Дэвид посмотрел поочередно на Донну, на Кэролайн и на меня, но нас Хаверхилл не видел, он просто хотел дать отдохнуть своим глазам от вида Вульфа.

— Ну хорошо, с тяжелым вздохом начал он, — я еще не успел усесться, как она спросила, не согласен ли я продать свои акции в ее треклятый фонд. Я ответил, что благодарен за предложение, но продавать свой пакет туда не намерен. Она завопила что-то вроде: «— Ах, значит, ты намерен продать свои активы Макларену?!»; я ответил, что именно так и собираюсь поступить. Несколько минут мы переливали из пустого в порожнее. Она применяла ко мне те же приемы, что и к Донне, заявляя, что я обязан сохранить газету в семье, не допустить, чтобы она попала в лапы Макларена и так далее в том же духе. Она была вне себя и наговорила мне всяких гадостей.

Последние слова были произнесены несколько неуверенно. Однако, взяв себя в руки, Дэвид продолжил:

— Не буду вдаваться в детали, но она назвала меня предателем интересов семьи. Я завелся, и с этого момента разговор перешел на взаимный крик, и я был вынужден уйти. Я вообще терпеть не могу разговоров в таком тоне.

Он откинулся в кресле с таким видом, словно этот монолог совсем лишил его сил.

Вульф издал горлом странный звук, но я знал, что это всего лишь следствие отсутствия пива.

— Мистер Хаверхилл, как бы вы могли охарактеризовать ваши отношения с мачехой?

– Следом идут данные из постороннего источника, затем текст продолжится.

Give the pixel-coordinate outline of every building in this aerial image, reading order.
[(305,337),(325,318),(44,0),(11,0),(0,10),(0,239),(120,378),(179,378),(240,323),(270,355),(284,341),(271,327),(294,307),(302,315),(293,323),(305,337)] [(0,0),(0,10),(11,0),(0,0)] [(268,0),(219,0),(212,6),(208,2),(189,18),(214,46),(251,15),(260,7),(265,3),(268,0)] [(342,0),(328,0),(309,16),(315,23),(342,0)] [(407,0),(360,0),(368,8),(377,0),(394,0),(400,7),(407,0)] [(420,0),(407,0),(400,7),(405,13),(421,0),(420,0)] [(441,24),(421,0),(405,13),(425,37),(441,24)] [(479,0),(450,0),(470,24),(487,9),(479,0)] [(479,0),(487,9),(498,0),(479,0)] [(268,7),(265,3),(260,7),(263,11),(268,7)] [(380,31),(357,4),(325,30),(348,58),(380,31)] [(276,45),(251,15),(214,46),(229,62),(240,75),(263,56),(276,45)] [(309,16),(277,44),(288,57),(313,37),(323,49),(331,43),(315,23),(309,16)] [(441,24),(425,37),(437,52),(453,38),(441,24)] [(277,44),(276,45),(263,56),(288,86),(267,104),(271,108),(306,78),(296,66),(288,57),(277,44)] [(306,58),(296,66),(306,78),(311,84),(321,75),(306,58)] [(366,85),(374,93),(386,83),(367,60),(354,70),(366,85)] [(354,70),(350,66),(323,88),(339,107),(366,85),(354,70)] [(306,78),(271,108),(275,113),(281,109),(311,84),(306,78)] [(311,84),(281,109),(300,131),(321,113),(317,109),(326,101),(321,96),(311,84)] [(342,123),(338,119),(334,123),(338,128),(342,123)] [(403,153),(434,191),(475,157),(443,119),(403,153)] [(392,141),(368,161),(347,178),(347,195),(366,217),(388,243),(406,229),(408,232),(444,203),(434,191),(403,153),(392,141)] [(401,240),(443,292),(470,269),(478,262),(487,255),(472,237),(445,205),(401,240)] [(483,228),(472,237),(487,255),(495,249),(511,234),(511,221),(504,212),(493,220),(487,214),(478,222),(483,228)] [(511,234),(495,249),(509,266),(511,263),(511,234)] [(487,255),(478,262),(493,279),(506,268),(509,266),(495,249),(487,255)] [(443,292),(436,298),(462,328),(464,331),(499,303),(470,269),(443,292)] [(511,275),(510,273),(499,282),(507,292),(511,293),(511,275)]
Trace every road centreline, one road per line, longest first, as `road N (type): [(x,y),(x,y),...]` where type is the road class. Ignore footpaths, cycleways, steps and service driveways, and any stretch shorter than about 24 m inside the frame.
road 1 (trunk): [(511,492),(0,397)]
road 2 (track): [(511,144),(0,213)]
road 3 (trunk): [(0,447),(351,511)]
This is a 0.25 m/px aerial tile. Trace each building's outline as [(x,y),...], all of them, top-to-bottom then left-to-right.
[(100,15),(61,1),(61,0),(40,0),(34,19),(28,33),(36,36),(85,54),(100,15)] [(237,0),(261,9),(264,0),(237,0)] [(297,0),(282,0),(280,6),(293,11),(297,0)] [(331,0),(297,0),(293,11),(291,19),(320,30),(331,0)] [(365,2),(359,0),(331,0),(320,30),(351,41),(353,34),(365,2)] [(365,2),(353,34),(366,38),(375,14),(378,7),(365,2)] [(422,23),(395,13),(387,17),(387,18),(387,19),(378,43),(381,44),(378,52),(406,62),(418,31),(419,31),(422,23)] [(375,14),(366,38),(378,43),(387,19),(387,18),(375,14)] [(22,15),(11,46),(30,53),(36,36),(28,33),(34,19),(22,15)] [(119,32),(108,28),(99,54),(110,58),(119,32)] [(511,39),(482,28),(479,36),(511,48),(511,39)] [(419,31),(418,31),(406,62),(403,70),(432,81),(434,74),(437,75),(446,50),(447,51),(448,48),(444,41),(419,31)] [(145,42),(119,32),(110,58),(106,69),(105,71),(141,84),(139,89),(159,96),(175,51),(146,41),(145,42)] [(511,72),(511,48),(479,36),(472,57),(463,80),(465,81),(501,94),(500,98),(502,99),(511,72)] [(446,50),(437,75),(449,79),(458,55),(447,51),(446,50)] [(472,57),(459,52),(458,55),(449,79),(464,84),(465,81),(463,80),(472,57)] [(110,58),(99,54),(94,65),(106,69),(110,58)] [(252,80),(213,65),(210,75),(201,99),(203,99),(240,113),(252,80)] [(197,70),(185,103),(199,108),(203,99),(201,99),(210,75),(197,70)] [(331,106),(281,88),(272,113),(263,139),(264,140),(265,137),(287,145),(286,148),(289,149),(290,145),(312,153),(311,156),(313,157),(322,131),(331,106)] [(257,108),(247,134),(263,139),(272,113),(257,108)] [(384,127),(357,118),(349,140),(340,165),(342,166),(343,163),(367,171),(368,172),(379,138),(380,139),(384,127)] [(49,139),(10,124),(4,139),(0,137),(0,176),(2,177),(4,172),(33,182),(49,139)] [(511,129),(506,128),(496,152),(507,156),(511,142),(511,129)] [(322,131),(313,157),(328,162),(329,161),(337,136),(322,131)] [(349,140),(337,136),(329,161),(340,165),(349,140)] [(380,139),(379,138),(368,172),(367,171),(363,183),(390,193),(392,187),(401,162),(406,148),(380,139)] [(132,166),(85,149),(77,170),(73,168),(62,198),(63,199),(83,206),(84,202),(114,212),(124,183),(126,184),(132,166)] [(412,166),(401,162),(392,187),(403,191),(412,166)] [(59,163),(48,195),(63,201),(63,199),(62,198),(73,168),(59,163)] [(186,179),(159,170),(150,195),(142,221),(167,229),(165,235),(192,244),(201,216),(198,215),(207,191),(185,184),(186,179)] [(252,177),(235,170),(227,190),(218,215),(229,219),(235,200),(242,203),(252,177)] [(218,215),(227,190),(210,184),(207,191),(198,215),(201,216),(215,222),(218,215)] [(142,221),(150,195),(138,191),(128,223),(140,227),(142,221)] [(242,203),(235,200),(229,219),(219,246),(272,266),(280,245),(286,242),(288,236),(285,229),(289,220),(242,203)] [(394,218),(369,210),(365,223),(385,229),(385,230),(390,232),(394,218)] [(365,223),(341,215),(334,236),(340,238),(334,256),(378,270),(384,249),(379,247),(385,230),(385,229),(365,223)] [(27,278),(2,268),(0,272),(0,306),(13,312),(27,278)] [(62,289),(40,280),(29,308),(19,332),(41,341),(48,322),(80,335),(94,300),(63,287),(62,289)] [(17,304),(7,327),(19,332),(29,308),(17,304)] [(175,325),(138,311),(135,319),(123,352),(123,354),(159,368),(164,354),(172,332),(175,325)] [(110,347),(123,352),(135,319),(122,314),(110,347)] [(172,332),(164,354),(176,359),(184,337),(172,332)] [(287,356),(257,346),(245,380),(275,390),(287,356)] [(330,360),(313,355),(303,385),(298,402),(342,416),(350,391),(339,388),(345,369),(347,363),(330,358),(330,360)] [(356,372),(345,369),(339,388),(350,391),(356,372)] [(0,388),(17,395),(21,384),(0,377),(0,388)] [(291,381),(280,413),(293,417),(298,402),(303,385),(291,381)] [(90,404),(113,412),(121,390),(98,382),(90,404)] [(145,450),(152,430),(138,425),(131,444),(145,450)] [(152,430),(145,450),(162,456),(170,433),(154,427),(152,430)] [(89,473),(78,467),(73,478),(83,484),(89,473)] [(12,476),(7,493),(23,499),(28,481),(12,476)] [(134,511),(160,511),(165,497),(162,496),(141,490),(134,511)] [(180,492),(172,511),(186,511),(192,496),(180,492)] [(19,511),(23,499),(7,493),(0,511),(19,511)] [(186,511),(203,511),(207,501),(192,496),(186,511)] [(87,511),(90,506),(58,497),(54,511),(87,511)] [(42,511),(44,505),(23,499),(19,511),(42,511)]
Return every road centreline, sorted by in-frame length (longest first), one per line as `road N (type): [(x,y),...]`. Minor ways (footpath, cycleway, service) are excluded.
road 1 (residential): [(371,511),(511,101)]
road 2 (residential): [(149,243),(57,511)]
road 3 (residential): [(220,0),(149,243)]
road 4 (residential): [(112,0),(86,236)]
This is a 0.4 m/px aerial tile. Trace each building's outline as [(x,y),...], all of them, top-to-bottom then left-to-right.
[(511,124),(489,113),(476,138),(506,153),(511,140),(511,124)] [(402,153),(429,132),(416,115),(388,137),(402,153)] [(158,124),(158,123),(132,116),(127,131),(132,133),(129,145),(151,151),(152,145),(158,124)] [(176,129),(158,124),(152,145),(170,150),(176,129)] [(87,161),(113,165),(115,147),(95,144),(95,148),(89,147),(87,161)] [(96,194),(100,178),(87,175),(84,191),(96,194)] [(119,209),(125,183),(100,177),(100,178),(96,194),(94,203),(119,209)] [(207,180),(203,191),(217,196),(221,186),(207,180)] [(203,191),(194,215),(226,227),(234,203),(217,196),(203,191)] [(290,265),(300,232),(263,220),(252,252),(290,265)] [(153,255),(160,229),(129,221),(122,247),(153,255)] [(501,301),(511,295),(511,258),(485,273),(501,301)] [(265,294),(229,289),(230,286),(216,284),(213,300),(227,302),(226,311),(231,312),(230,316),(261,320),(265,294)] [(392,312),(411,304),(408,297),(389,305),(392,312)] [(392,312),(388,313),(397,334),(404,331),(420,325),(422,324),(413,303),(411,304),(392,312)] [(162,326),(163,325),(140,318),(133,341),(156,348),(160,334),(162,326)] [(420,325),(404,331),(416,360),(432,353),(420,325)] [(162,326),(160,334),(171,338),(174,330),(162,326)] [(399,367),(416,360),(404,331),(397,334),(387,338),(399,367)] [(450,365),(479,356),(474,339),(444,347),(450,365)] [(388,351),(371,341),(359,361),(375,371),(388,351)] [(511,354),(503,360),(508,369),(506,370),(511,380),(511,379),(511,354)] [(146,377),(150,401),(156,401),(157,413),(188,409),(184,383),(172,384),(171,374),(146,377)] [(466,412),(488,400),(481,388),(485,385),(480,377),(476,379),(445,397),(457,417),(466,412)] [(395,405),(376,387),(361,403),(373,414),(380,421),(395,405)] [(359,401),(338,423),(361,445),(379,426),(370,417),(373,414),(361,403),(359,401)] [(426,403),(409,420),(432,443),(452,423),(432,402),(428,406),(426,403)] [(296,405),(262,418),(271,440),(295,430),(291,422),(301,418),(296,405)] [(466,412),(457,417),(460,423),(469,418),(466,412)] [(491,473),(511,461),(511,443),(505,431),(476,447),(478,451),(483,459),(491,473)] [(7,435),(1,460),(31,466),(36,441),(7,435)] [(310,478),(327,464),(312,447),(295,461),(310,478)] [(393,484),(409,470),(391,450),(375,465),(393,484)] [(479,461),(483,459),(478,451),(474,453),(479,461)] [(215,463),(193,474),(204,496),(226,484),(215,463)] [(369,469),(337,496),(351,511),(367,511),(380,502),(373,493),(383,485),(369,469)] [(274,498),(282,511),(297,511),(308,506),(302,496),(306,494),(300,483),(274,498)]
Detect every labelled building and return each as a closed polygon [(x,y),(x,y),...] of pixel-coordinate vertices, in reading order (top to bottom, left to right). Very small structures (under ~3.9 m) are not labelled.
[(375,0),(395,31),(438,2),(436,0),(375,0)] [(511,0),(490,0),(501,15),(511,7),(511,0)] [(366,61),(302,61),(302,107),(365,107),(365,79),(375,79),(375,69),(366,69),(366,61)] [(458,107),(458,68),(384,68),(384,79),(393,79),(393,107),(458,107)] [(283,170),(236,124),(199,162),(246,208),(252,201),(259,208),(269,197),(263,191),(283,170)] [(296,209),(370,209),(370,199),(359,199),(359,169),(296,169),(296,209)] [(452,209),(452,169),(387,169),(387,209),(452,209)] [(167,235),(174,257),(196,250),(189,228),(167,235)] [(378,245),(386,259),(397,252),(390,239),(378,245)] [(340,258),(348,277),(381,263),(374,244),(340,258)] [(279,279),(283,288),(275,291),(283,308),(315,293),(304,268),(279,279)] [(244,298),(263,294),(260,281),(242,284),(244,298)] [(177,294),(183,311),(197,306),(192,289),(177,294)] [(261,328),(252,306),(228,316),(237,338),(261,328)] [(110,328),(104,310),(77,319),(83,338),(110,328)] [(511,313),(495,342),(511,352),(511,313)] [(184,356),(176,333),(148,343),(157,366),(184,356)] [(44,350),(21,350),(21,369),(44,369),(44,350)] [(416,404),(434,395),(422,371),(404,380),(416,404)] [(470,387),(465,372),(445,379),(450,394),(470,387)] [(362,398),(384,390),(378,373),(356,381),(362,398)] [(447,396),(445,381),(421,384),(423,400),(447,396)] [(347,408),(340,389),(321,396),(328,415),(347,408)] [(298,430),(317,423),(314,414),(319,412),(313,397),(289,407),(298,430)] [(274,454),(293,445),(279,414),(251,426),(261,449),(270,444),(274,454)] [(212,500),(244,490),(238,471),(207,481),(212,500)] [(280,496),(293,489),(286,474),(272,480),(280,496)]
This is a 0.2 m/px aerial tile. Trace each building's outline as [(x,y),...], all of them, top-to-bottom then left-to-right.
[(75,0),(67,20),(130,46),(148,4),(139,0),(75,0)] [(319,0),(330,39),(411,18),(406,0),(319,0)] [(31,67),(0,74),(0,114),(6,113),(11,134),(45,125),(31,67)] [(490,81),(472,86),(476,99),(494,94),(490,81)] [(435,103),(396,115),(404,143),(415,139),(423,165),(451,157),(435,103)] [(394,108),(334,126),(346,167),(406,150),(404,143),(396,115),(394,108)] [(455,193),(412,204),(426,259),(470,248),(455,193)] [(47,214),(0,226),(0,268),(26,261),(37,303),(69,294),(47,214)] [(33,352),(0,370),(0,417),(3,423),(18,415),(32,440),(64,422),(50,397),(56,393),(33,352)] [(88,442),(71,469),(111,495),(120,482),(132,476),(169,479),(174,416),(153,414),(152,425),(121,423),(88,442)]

— Мы… уживались. Не могу сказать, что я ее обожал, и она определенно платила мне той же монетой. Но склонен полагать, что мы вели себя по отношению друг к другу достаточно профессионально.

— Будет ли правильно предположить, что вы были обижены на нее?

Возникло впечатление, что этот вопрос окончательно выпустил из Дэвида дух. Он обмяк, упершись локтями в колени, и несколько раз сглотнул.

— Что же, это — верное предположение, — сказал он. Кэролайн, чуть склонившись, коснулась его плеча. — Конечно, я не любил ее. Мачеха… старший сын… все как в сказках братьев Гримм. Так или иначе, но я уже много лет назад понял: пока она возглавляет «Газетт», мне места наверху не видать как своих ушей.